We must not let perfect become the enemy of good

The Lion thought it might be as well to frighten the Wizard, so he gave a large, loud roar, which was so fierce and dreadful that Toto jumped away from him in alarm and tipped over the screen that stood in a corner. As it fell with a crash they looked that way, and the next moment all of them were filled with wonder. For they saw, standing in just the spot the screen had hidden, a little, old man, with a bald head and a wrinkled face, who seemed to be as much surprised as they were.1

I expect to hear one particular refrain echo repeatedly in the halls of Westminster, and in lobbying meetings, throughout the passage of the Online Safety Bill and related matters:

“we must not let ‘perfect’ become the enemy of ‘good’”

It’s a wonderful phrase for legislators and lobbyists alike, since it can be used to brush aside a whole multitude of criticisms and concerns without recognising their validity, let alone addressing them.

This curt, dismissive sentence acts as both a shield and a sword.


As a shield, it’s an embodiment of a “that’ll do” approach. This is good enough.

It’s a phrase behind which people “spinning a line” to sell their services can hide, rather than answering difficult questions.

It’s an embodiment of the “we must do something, and this is something, so we must do it” thinking.


As a sword, it is a phrase which can be deployed to silence dissent, or paint critics as the enemy of progress.
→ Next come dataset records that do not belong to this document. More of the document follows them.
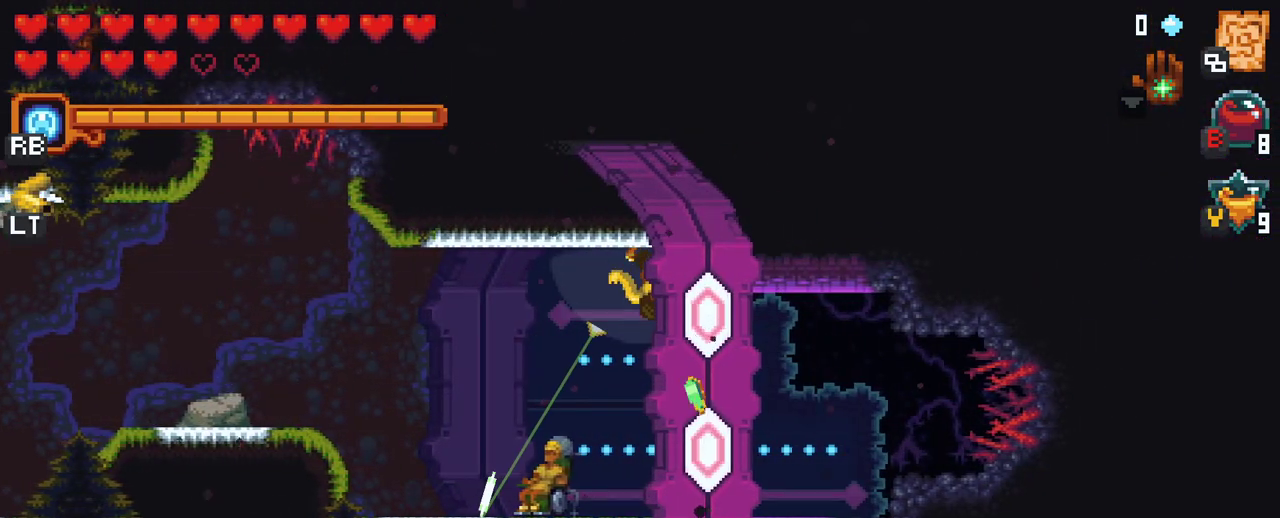
{"buttons": [], "left_stick": "left", "right_stick": "center", "events": [[183, "left_stick", "down-left"], [200, "A", "down"], [333, "left_stick", "left"], [400, "A", "up"]]}
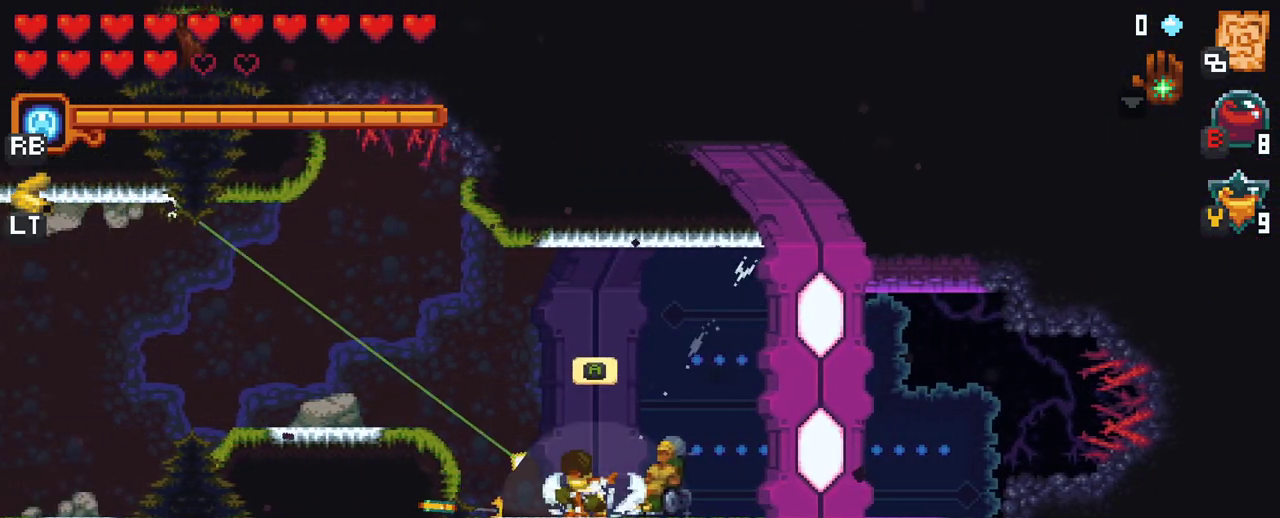
{"buttons": [], "left_stick": "left", "right_stick": "center", "events": [[250, "A", "down"], [433, "A", "up"]]}
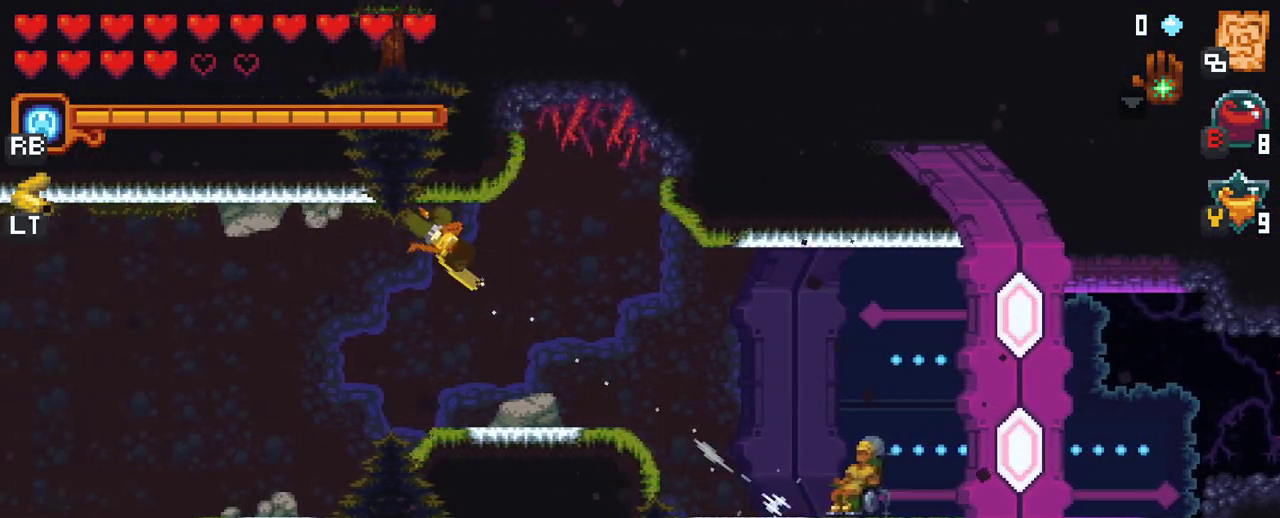
{"buttons": [], "left_stick": "left", "right_stick": "center", "events": [[183, "A", "down"], [350, "A", "up"]]}
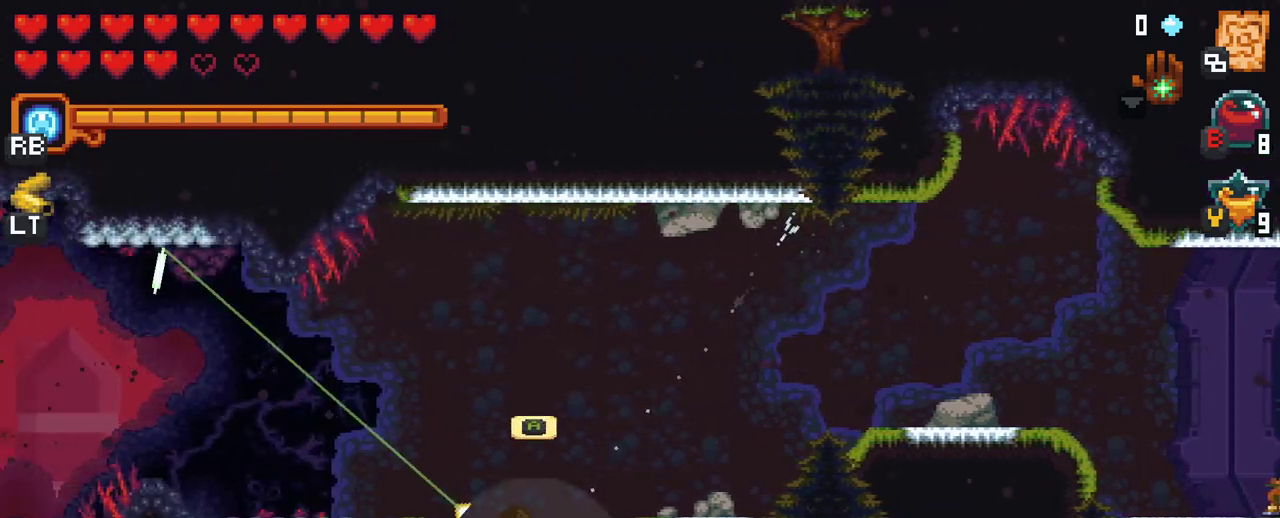
{"buttons": [], "left_stick": "left", "right_stick": "center", "events": [[17, "A", "down"], [167, "A", "up"], [350, "A", "down"], [500, "A", "up"]]}
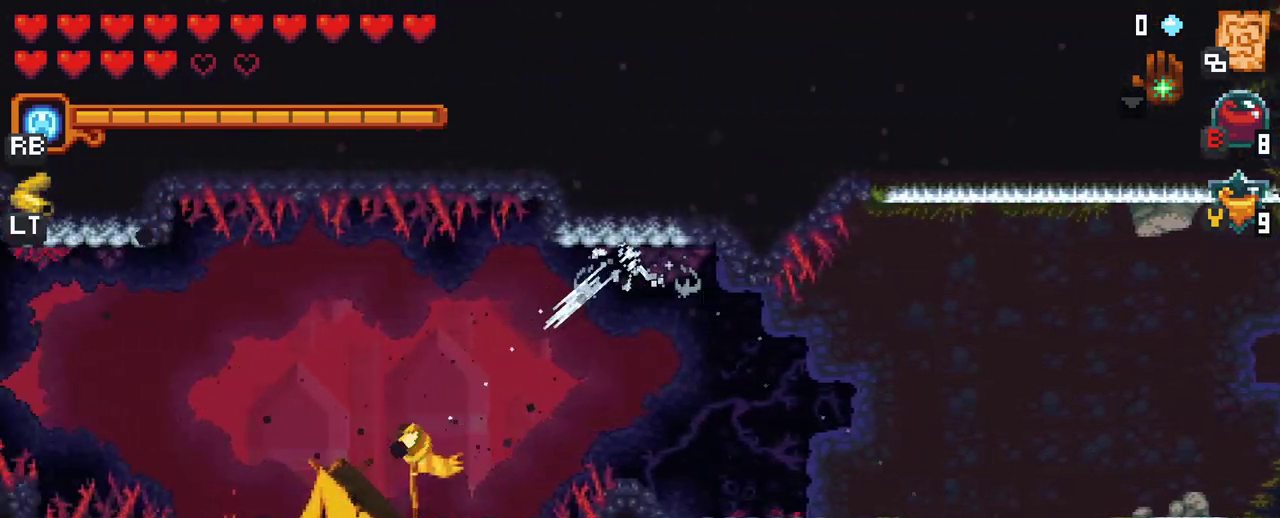
{"buttons": [], "left_stick": "left", "right_stick": "center", "events": [[350, "A", "down"], [500, "A", "up"]]}
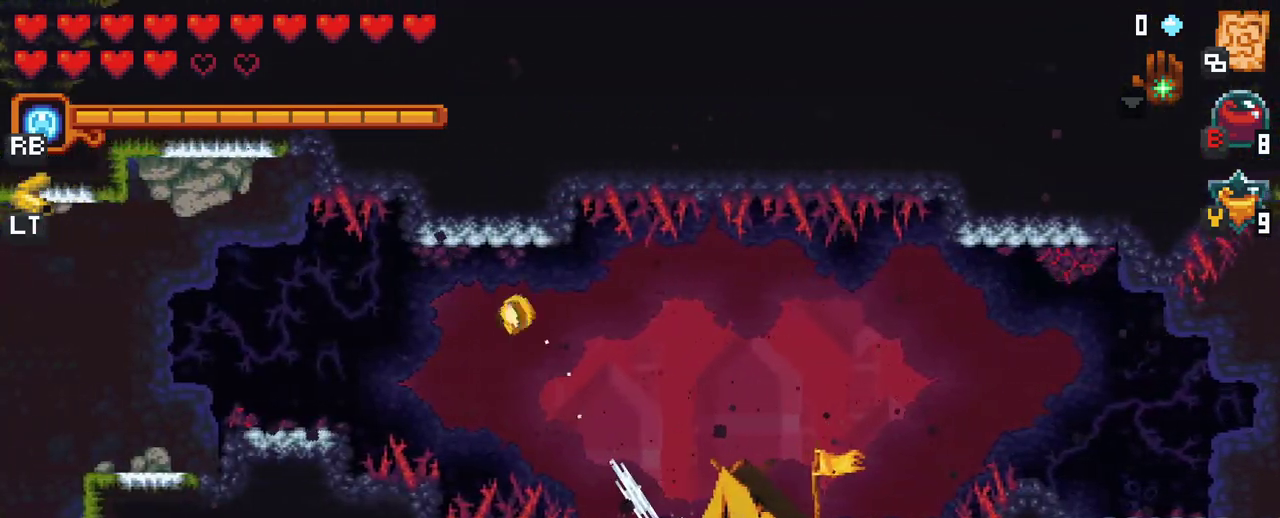
{"buttons": [], "left_stick": "right", "right_stick": "center", "events": [[267, "A", "down"], [400, "A", "up"], [433, "left_stick", "right"]]}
Rather than welcoming, with open arms, careful expert scrutiny, the phrase can be wielded to smite criticisms aside, rather than taking them seriously and addressing them.

It’s a “screeching voices of the minority” tactic, attacking back rather than focussing on the substance.

Darned nerds. If only they’d #NerdHarder, rather than peering behind the screen.

But if you’ve promised a terrible and powerful wizard, don’t try to justify giving us a wrinkled little old man instead.